Ross Douthat Mourns the Decline of White (Anglo-Saxon Protestant) Supremacy

Ross Douthat Mourns the Decline of White (Anglo-Saxon Protestant) Supremacy 2018-12-06T14:03:59-04:00

Yesterday, Ross Douthat published an opinion piece in the New York Times titled Why We Miss the Wasps. His byline: “Their more meritocratic, diverse and secular successors rule us neither as wisely nor as well.” The entire piece is bizarre. Douthat’s basic argument is that we—the American people—long for a past period when a White Anglo-Saxon Protestant (WASP) elite ruled our country with “noblesse oblige,” displaying nobility, generosity, and wise, sound leadership.

No, really.

Douthat begins by quoting from an Atlantic article, where:

[I]n The Atlantic, Franklin Foer described “the subtext” of Bush nostalgia as a “fondness for a bygone institution known as the Establishment, hardened in the cold of New England boarding schools, acculturated by the late-night rituals of Skull and Bones, sent off to the world with a sense of noblesse oblige. For more than a century, this Establishment resided at the top of the American caste system. Now it is gone, and apparently people wish it weren’t.”

“People” wish the rule of the WASP elite weren’t gone? What “people”??

I’m also not at all convinced that the WASP elite Foer and Douthat describe is actually “gone.” Both Gorsuch and Kavanaugh, the two most recent nominees to the Supreme Court, fit Foer’s description perfectly (albeit Kavanaugh is Catholic, not Protestant). So, too, does Donald Trump, our current president.

Look, don’t miss the rule of the WASP elite (to the extent that it has actually disappeared,” so Douthat and Foer can dispense with their use of “we” and “people” as though they are speaking for the entire American populace. They’re not.
────────────────────────────────────────
## SET TASK
Extract from the passage about Douthat's column a verbatim span that begins at the words "Yesterday, Ross Douthat" and stops after the words "wise, sound leadership.". Rely solely on the passage about Douthat's column when responding.

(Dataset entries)
────────────────────────────────────────
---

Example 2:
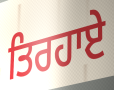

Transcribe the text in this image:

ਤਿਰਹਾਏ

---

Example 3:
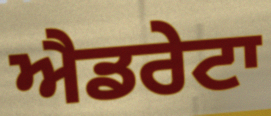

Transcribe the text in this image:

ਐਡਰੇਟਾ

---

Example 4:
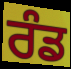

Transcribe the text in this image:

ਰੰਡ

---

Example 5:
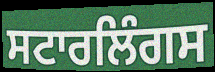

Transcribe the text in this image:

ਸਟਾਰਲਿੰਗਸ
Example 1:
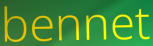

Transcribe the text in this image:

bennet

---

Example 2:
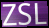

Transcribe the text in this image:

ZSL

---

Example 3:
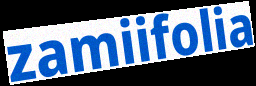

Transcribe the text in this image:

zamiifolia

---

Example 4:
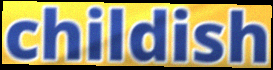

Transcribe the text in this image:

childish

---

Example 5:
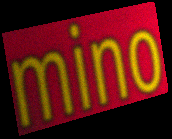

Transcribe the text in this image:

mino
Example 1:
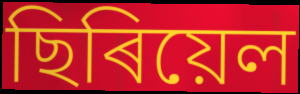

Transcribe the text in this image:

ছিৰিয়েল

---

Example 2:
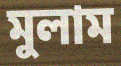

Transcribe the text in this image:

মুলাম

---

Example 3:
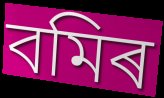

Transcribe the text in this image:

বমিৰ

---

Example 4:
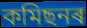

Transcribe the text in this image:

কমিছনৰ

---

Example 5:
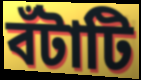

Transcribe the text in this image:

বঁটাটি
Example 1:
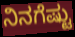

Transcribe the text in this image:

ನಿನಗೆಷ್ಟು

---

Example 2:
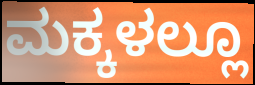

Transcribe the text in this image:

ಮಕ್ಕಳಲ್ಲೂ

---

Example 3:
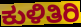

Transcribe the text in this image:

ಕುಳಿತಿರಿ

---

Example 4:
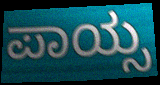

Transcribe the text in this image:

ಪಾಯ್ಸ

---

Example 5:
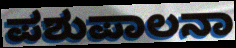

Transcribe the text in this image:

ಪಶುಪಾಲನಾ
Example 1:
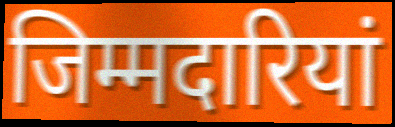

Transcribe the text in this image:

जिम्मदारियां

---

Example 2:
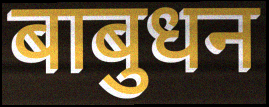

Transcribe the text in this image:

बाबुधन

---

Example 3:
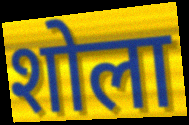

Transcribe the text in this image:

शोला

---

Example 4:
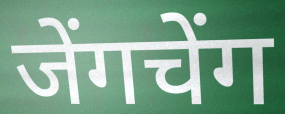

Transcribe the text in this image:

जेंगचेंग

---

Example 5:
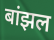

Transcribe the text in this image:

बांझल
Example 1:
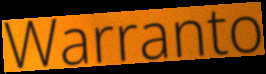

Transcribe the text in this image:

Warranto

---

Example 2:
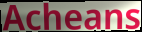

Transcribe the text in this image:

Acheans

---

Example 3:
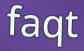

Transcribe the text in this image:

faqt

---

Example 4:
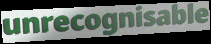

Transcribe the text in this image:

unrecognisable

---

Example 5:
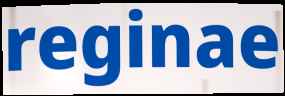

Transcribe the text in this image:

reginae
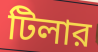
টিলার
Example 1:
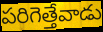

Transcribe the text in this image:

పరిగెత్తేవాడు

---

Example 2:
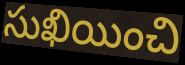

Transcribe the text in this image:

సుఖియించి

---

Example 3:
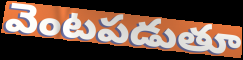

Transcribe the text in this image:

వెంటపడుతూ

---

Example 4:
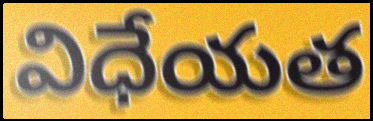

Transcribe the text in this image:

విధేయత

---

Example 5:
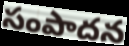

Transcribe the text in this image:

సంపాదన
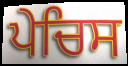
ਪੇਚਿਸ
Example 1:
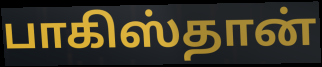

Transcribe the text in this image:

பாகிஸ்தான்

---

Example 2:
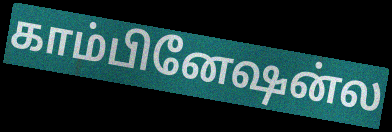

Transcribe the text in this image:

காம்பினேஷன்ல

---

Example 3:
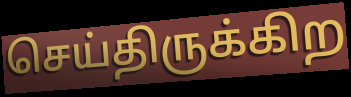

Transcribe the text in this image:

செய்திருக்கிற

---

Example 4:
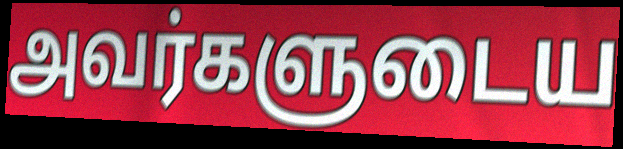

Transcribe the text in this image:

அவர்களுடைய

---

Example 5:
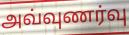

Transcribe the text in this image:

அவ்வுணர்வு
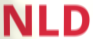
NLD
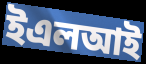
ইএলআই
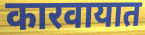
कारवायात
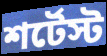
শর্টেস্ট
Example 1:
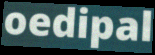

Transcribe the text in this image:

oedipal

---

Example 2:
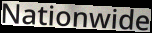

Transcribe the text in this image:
────────────────────────────────────────
## RIGHT ANSWER
Yesterday, Ross Douthat published an opinion piece in the New York Times titled Why We Miss the Wasps. His byline: “Their more meritocratic, diverse and secular successors rule us neither as wisely nor as well.” The entire piece is bizarre. Douthat’s basic argument is that we—the American people—long for a past period when a White Anglo-Saxon Protestant (WASP) elite ruled our country with “noblesse oblige,” displaying nobility, generosity, and wise, sound leadership.